Macron nastraszył Francuzów w środku wakacji. W „Le Figaro” oceniono, że „zaskoczył” Francuzów, pokazał, że odważnie „zarządza” krajem i chce pokazać się w kampanii wyborczej jako przywódca nadający ton wydarzeniom w kraju. Stwierdzono nawet, że jego krytycy „nie grają na tym samym korcie” i jest to inna kategoria polityków. Ewentualne straty wizerunkowe mogą być mniejsze niż korzyści.

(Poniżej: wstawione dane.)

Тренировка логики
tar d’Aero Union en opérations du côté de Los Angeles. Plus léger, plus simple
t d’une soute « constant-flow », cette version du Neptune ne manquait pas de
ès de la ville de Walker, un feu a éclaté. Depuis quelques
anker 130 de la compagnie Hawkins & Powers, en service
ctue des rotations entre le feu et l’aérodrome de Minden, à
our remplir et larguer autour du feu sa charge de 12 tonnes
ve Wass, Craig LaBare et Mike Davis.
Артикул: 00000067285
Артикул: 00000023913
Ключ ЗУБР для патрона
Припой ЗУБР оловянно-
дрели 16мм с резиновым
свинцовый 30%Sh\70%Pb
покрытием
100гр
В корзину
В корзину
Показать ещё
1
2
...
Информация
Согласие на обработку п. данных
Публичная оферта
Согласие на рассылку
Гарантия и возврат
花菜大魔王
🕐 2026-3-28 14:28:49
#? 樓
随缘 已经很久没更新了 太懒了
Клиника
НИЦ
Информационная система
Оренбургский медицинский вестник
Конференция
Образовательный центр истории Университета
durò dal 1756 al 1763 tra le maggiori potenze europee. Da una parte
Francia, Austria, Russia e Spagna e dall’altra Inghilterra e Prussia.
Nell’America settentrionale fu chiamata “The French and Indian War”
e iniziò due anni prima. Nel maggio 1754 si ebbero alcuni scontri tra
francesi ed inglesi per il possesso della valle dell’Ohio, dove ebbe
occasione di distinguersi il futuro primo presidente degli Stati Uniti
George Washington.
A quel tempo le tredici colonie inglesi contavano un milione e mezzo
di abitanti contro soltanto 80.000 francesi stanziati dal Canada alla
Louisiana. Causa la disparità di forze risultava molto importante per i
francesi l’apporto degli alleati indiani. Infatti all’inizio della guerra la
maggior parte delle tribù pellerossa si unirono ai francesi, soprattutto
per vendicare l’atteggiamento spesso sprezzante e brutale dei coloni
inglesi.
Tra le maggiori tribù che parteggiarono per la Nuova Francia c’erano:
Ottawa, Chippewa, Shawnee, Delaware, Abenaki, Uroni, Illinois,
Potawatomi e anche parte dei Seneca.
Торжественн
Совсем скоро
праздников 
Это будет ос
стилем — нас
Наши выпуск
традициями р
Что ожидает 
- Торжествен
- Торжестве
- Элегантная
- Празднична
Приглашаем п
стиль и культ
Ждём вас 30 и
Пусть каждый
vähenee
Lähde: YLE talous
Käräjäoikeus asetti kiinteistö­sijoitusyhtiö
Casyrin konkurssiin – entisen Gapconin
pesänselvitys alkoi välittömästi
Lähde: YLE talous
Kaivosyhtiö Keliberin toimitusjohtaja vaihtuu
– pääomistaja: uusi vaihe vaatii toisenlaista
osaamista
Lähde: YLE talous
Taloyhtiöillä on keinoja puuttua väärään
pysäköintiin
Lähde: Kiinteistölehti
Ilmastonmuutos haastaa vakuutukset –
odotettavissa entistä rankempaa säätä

Wydaje się, że niektóre groźby Macrona będzie trudno wyegzekwować. Restauratorzy np. już teraz mówią, że nie będą wobec klientów „policjantami”. „Nie ma obowiązkowych szczepień, istnieje maksymalna zachęta” – wyjaśniał rzecznik rządu Gabriel Attal. Jednak niektóre przepisy wymagają ustaw, możliwe są też skargi do Rady Stanu. Warto dodać, że po prezydenckiej alokucji Francuzi nie tylko rzucili się zapisywać na szczepienia, ale też jednym z najpopularniejszych wyszukiwań internetowych stały się hasła „fałszywa szczepionka”, „fałszywa przepustka zdrowotna” czy „fałszywy test na COVID”. Podobno jest i spora podaż… Najwyraźniej totalne zapędy władzy uczą po prostu ludzi kombinować. Jest to co prawda margines, ale pokazuje, że postępuje psucie państwa.

Media musiały nawet przypominać, że „przestępstwo fałszerstwa lub wykorzystanie fałszerstwa podlega karze do trzech lat więzienia i grzywnie do wysokości 45 tys. euro”. 1,7 miliona Francuzów zapisało się „na wizytę” w aplikacji Doctolib i jest to „zysk” Macrona, ale niektórzy wybierają opcje nawet zagrożone karami. Przed przemówieniem Prezydenta Republiki liczba wyszukiwań w temacie „fałszywe zaświadczenie” na Google wynosiła około 500 zapytań. „Dzień po”, wzrosła ośmiokrotnie. Falsyfikaty zaświadczeń z kodem QR można podobno kupić za około 400 euro. Cena wolności wyboru?